(EXTRACTED MATERIAL Opens)
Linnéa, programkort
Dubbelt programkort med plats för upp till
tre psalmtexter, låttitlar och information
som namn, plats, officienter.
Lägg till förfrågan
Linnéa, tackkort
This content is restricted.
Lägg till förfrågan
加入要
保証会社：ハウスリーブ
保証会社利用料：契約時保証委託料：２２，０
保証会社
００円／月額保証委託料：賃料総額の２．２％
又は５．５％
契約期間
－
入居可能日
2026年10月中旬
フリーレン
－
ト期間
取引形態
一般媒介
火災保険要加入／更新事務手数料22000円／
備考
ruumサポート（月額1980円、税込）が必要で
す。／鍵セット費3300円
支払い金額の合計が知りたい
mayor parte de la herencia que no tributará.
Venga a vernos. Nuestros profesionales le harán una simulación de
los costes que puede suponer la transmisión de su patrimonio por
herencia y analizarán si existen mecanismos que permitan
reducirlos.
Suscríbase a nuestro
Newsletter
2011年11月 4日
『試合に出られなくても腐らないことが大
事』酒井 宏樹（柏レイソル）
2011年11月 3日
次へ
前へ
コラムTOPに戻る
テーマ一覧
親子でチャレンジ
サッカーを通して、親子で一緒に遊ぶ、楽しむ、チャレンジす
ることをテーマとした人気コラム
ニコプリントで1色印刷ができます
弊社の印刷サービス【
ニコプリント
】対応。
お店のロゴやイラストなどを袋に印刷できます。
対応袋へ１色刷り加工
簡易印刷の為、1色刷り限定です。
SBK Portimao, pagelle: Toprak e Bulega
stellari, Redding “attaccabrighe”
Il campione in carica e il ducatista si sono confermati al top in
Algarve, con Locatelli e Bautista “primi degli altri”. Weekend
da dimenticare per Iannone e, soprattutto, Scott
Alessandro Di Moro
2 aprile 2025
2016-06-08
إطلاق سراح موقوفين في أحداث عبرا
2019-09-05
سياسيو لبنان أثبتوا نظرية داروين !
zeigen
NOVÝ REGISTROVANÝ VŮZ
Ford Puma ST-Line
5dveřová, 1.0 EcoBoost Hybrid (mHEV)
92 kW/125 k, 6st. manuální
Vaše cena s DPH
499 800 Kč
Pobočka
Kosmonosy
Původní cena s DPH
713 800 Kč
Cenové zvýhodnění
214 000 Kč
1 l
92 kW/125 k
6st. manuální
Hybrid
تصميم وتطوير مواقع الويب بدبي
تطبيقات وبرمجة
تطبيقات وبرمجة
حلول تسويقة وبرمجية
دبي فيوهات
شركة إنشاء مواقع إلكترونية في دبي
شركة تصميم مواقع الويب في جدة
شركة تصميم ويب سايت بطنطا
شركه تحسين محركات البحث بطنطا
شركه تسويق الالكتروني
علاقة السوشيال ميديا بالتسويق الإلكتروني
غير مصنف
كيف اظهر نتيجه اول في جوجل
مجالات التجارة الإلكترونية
(EXTRACTED MATERIAL Closes)
> _TRY IT_
All entries shown above should be duplicated without a single difference.

> _YOUR SOLUTION_
Linnéa, programkort
Dubbelt programkort med plats för upp till
tre psalmtexter, låttitlar och information
som namn, plats, officienter.
Lägg till förfrågan
Linnéa, tackkort
This content is restricted.
Lägg till förfrågan
加入要
保証会社：ハウスリーブ
保証会社利用料：契約時保証委託料：２２，０
保証会社
００円／月額保証委託料：賃料総額の２．２％
又は５．５％
契約期間
－
入居可能日
2026年10月中旬
フリーレン
－
ト期間
取引形態
一般媒介
火災保険要加入／更新事務手数料22000円／
備考
ruumサポート（月額1980円、税込）が必要で
す。／鍵セット費3300円
支払い金額の合計が知りたい
mayor parte de la herencia que no tributará.
Venga a vernos. Nuestros profesionales le harán una simulación de
los costes que puede suponer la transmisión de su patrimonio por
herencia y analizarán si existen mecanismos que permitan
reducirlos.
Suscríbase a nuestro
Newsletter
2011年11月 4日
『試合に出られなくても腐らないことが大
事』酒井 宏樹（柏レイソル）
2011年11月 3日
次へ
前へ
コラムTOPに戻る
テーマ一覧
親子でチャレンジ
サッカーを通して、親子で一緒に遊ぶ、楽しむ、チャレンジす
ることをテーマとした人気コラム
ニコプリントで1色印刷ができます
弊社の印刷サービス【
ニコプリント
】対応。
お店のロゴやイラストなどを袋に印刷できます。
対応袋へ１色刷り加工
簡易印刷の為、1色刷り限定です。
SBK Portimao, pagelle: Toprak e Bulega
stellari, Redding “attaccabrighe”
Il campione in carica e il ducatista si sono confermati al top in
Algarve, con Locatelli e Bautista “primi degli altri”. Weekend
da dimenticare per Iannone e, soprattutto, Scott
Alessandro Di Moro
2 aprile 2025
2016-06-08
إطلاق سراح موقوفين في أحداث عبرا
2019-09-05
سياسيو لبنان أثبتوا نظرية داروين !
zeigen
NOVÝ REGISTROVANÝ VŮZ
Ford Puma ST-Line
5dveřová, 1.0 EcoBoost Hybrid (mHEV)
92 kW/125 k, 6st. manuální
Vaše cena s DPH
499 800 Kč
Pobočka
Kosmonosy
Původní cena s DPH
713 800 Kč
Cenové zvýhodnění
214 000 Kč
1 l
92 kW/125 k
6st. manuální
Hybrid
تصميم وتطوير مواقع الويب بدبي
تطبيقات وبرمجة
تطبيقات وبرمجة
حلول تسويقة وبرمجية
دبي فيوهات
شركة إنشاء مواقع إلكترونية في دبي
شركة تصميم مواقع الويب في جدة
شركة تصميم ويب سايت بطنطا
شركه تحسين محركات البحث بطنطا
شركه تسويق الالكتروني
علاقة السوشيال ميديا بالتسويق الإلكتروني
غير مصنف
كيف اظهر نتيجه اول في جوجل
مجالات التجارة الإلكترونية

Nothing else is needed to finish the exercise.